基因组测序数据分析用于罕见病基因发现。

Genome sequencing data analysis for rare disease gene discovery.

机构信息

Division of Genomics & Translational Biomedicine, College of Health & Life Sciences, Hamad Bin Khalifa University, B-147, Penrose House, PO Box 34110, Education City, Doha, Qatar.

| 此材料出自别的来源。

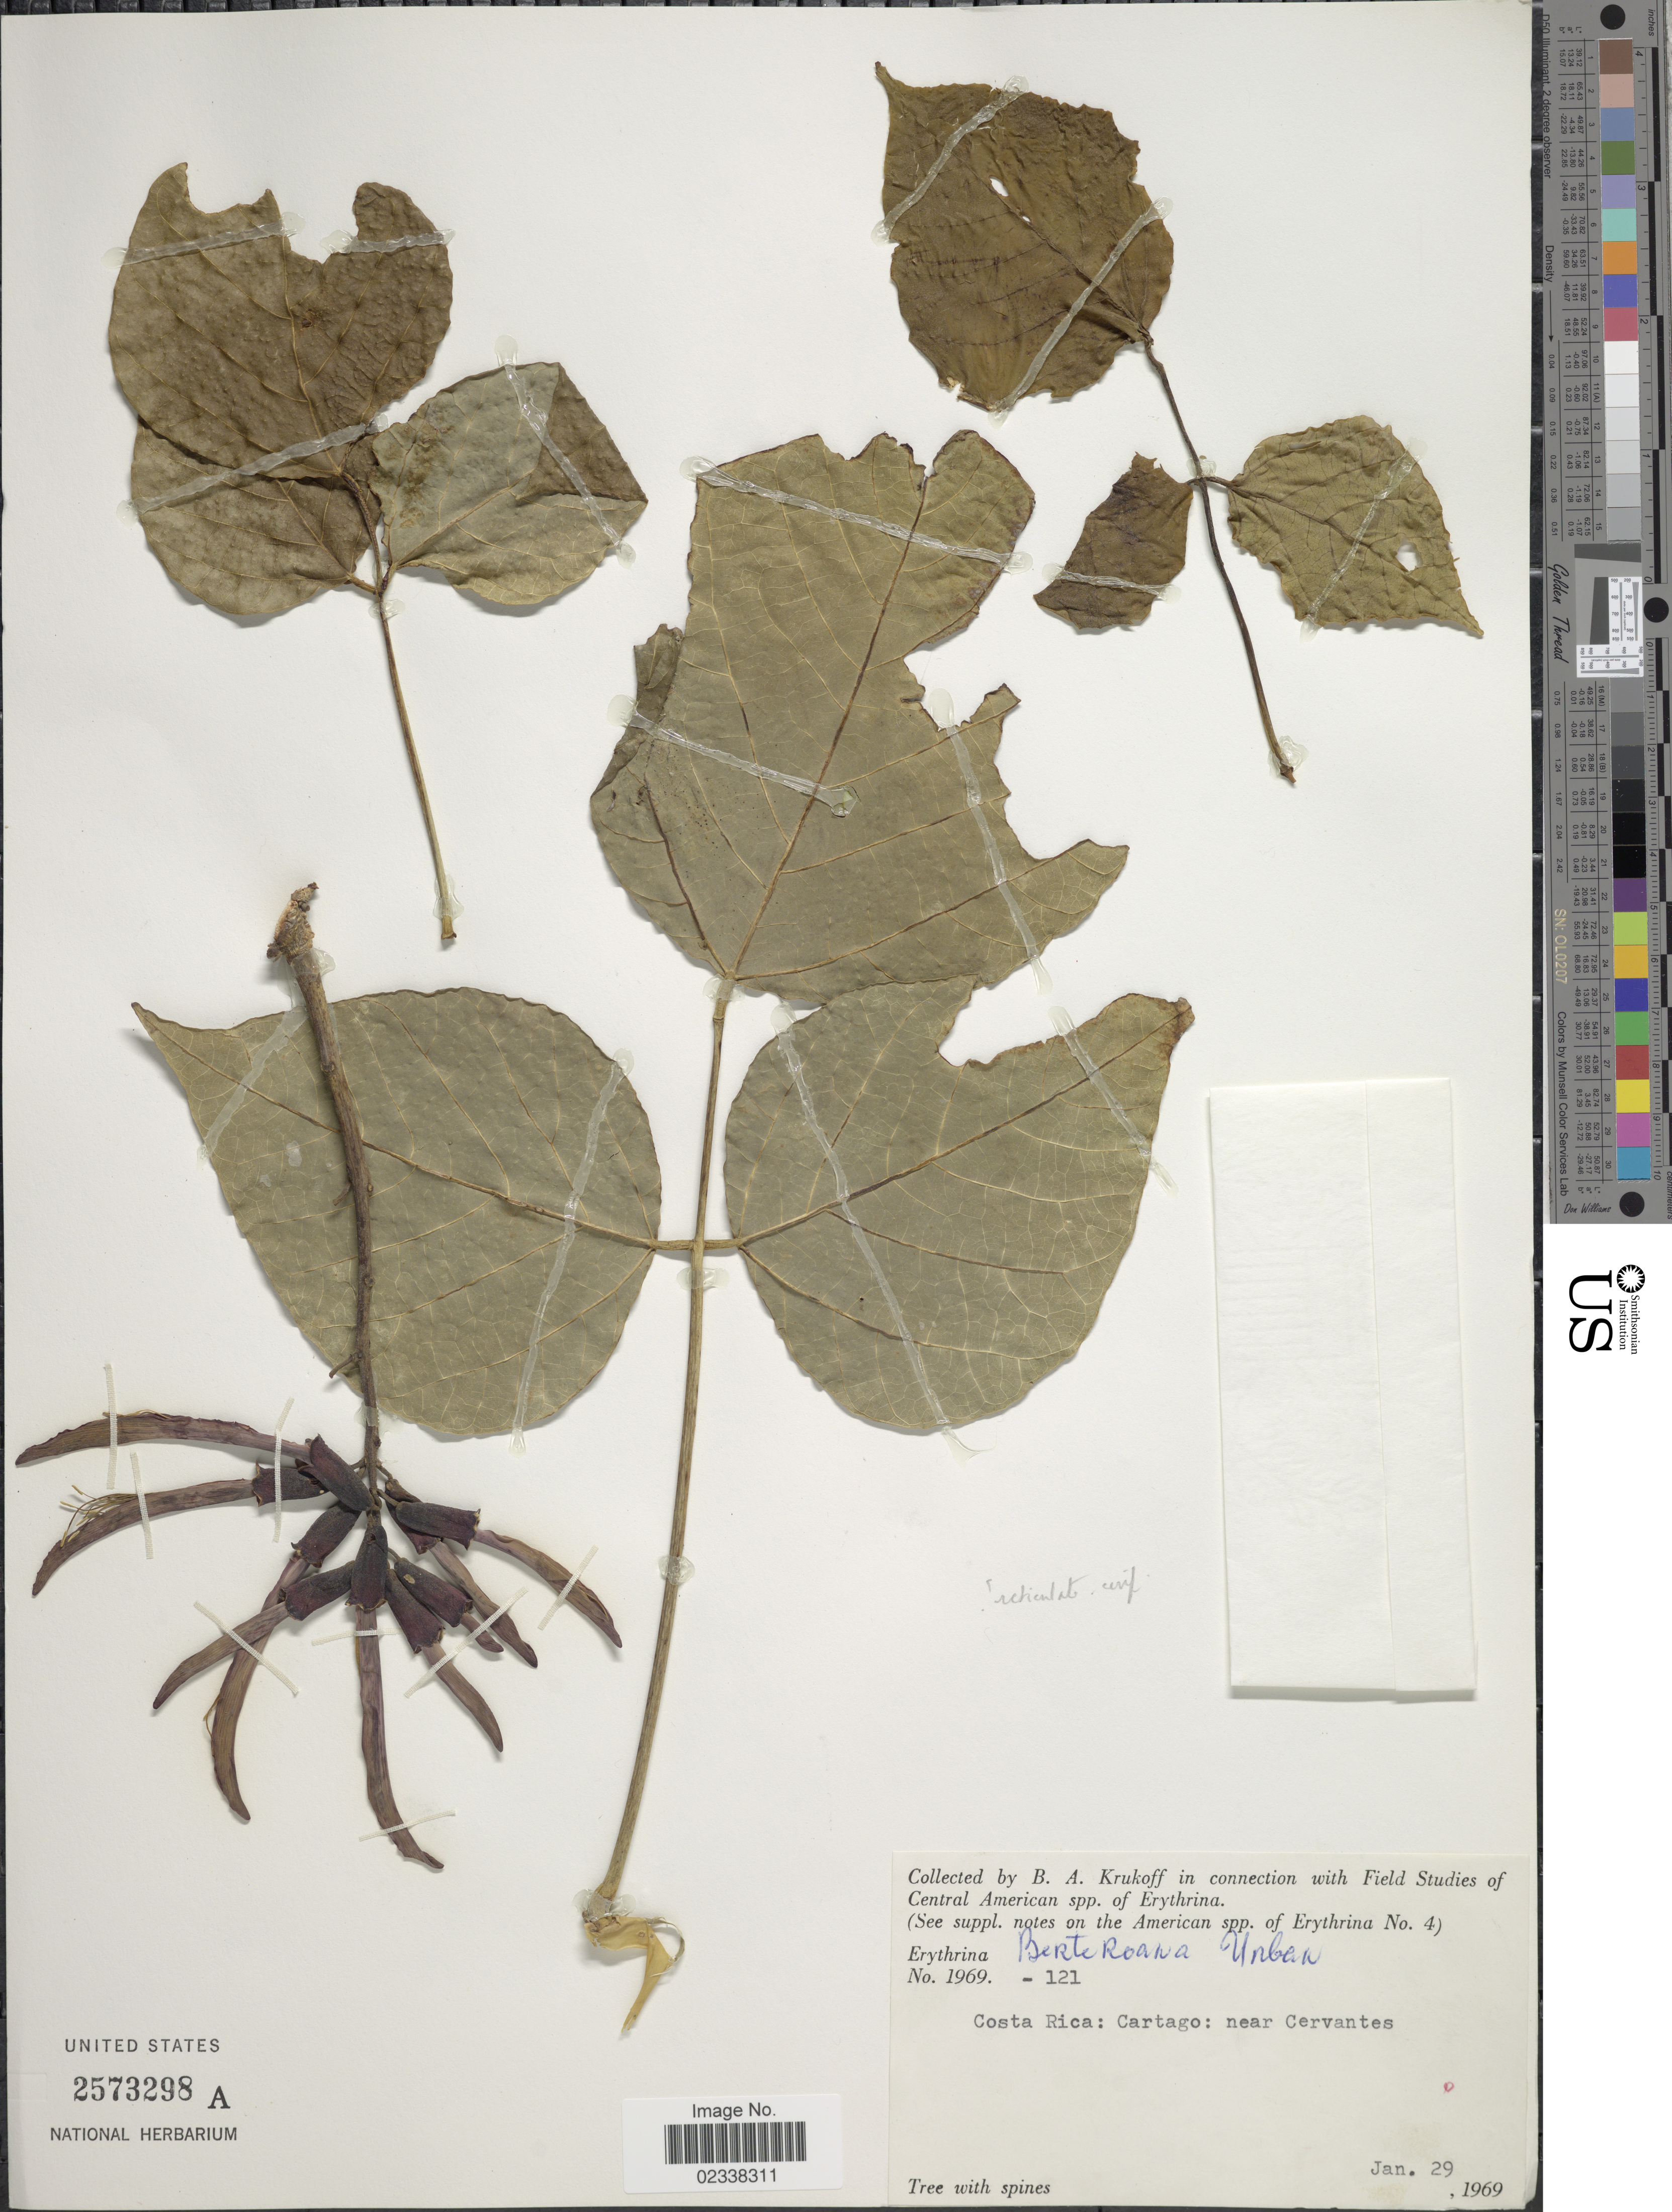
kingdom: Plantae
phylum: Tracheophyta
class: Magnoliopsida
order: Fabales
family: Fabaceae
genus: Erythrina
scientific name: Erythrina berteroana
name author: Urb.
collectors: B. A. Krukoff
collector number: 1969-121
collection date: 1969-01-29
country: Costa Rica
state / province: Cartago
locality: Near Cervantes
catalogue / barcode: US 2573298A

Quantitative Genomics Laboratories (qGenomics), Barcelona, Catalonia, Spain.

出版信息

Brief Bioinform. 2022 Jan 17;23(1). doi: 10.1093/bib/bbab363.

DOI:10.1093/bib/bbab363

PMID:34498682

Abstract

Rare diseases occur in a smaller proportion of the general population, which is variedly defined as less than 200 000 individuals (US) or in less than 1 in 2000 individuals (Europe). Although rare, they collectively make up to approximately 7000 different disorders, with majority having a genetic origin, and affect roughly 300 million people globally. Most of the patients and their families undergo a long and frustrating diagnostic odyssey. However, advances in the field of genomics have started to facilitate the process of diagnosis, though it is hindered by the difficulty in genome data analysis and interpretation. A major impediment in diagnosis is in the understanding of the diverse approaches, tools and datasets available for variant prioritization, the most important step in the analysis of millions of variants to select a few potential variants. Here we present a review of the latest methodological developments and spectrum of tools available for rare disease genetic variant discovery and recommend appropriate data interpretation methods for variant prioritization. We have categorized the resources based on various steps of the variant interpretation workflow, starting from data processing, variant calling, annotation, filtration and finally prioritization, with a special emphasis on the last two steps. The methods discussed here pertain to elucidating the genetic basis of disease in individual patient cases via trio- or family-based analysis of the genome data. We advocate the use of a combination of tools and datasets and to follow multiple iterative approaches to elucidate the potential causative variant.

摘要

罕见病在总人口中的比例较小，其定义各不相同，在美国为少于 20 万人，在欧洲为少于每 2000 人中有 1 人。尽管罕见，但它们共同构成了大约 7000 种不同的疾病，其中大多数具有遗传起源，影响着全球约 3 亿人。大多数患者及其家属都经历了漫长而令人沮丧的诊断之旅。然而，基因组学领域的进步已经开始促进诊断过程，尽管由于基因组数据分析和解释的困难而受阻。诊断的一个主要障碍是理解用于变异优先级排序的各种方法、工具和数据集，这是分析数百万个变体以选择少数潜在变体的分析过程中最重要的一步。在这里，我们回顾了用于罕见病遗传变异发现的最新方法学进展和工具，并为变异优先级排序推荐了适当的数据解释方法。我们根据变异解释工作流程的各个步骤对资源进行了分类，从数据处理、变异调用、注释、过滤到最后是优先级排序，特别强调了最后两个步骤。这里讨论的方法涉及通过对基因组数据进行三或家系分析来阐明个体患者病例的疾病遗传基础。我们提倡使用工具和数据集的组合，并遵循多种迭代方法来阐明潜在的致病变体。